Excerpted data below:

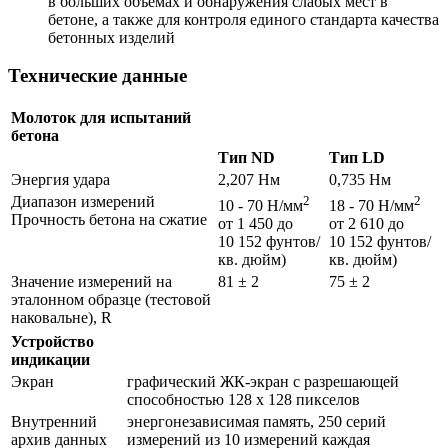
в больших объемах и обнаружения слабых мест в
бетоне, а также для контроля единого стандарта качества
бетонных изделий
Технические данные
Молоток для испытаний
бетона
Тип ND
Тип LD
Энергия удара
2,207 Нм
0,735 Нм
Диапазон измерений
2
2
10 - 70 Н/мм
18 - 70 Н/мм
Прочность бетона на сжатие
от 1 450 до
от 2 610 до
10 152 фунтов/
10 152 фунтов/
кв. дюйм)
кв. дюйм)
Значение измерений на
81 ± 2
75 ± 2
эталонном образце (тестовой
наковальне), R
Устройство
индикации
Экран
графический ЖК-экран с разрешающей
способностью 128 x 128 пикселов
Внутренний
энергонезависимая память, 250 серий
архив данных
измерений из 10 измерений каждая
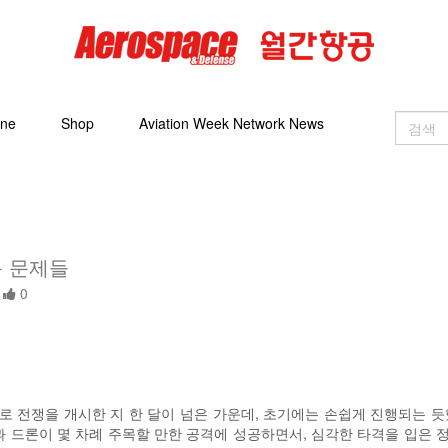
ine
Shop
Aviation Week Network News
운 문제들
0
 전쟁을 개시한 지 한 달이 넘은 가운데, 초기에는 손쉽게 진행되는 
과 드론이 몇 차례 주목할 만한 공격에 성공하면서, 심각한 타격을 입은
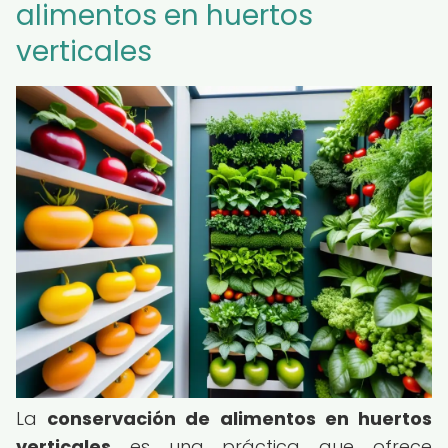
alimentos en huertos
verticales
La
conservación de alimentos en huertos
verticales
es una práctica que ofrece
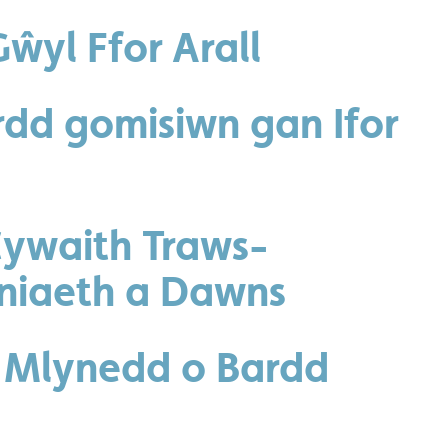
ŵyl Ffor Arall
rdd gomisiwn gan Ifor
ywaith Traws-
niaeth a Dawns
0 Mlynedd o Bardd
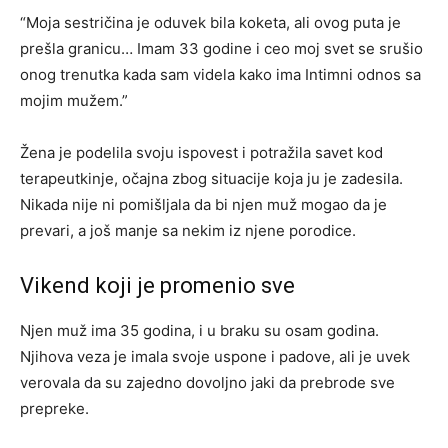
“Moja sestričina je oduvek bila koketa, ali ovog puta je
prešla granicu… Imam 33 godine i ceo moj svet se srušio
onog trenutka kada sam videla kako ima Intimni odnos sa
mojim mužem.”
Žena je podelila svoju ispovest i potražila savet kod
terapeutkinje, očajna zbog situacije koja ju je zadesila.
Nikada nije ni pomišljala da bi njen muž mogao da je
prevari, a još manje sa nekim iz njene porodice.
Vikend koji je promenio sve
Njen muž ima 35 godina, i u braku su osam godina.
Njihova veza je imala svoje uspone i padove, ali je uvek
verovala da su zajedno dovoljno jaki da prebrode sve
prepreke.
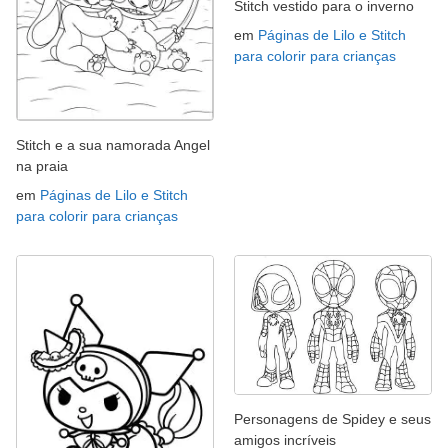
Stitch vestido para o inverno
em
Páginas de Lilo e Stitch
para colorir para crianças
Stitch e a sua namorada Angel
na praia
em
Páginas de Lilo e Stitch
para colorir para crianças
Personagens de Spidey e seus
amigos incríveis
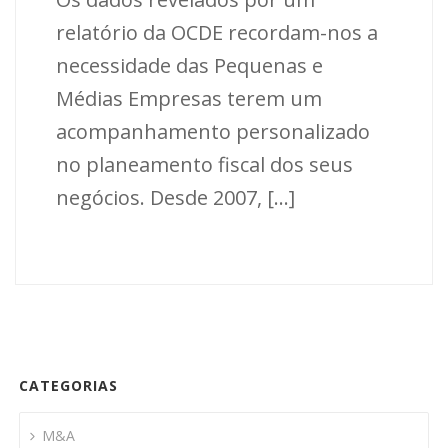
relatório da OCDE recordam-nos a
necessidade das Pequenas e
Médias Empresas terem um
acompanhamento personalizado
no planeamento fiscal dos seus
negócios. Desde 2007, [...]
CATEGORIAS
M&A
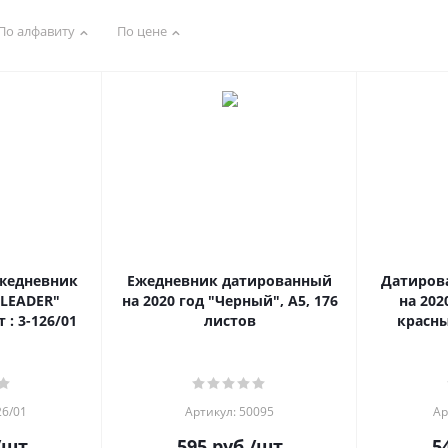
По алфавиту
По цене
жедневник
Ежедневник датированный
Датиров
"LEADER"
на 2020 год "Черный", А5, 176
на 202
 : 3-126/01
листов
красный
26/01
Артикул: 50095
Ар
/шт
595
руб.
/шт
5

End of Excerpted data.

| Task details |
Retype the records above exactly, starting at the line that contains "relatório da OCDE recordam-nos a" and going through the last line, and leave out any pictures.

| Task output |
relatório da OCDE recordam-nos a
necessidade das Pequenas e
Médias Empresas terem um
acompanhamento personalizado
no planeamento fiscal dos seus
negócios. Desde 2007, [...]
CATEGORIAS
M&A
По алфавиту
По цене
жедневник
Ежедневник датированный
Датиров
"LEADER"
на 2020 год "Черный", А5, 176
на 202
 : 3-126/01
листов
красный
26/01
Артикул: 50095
Ар
/шт
595
руб.
/шт
5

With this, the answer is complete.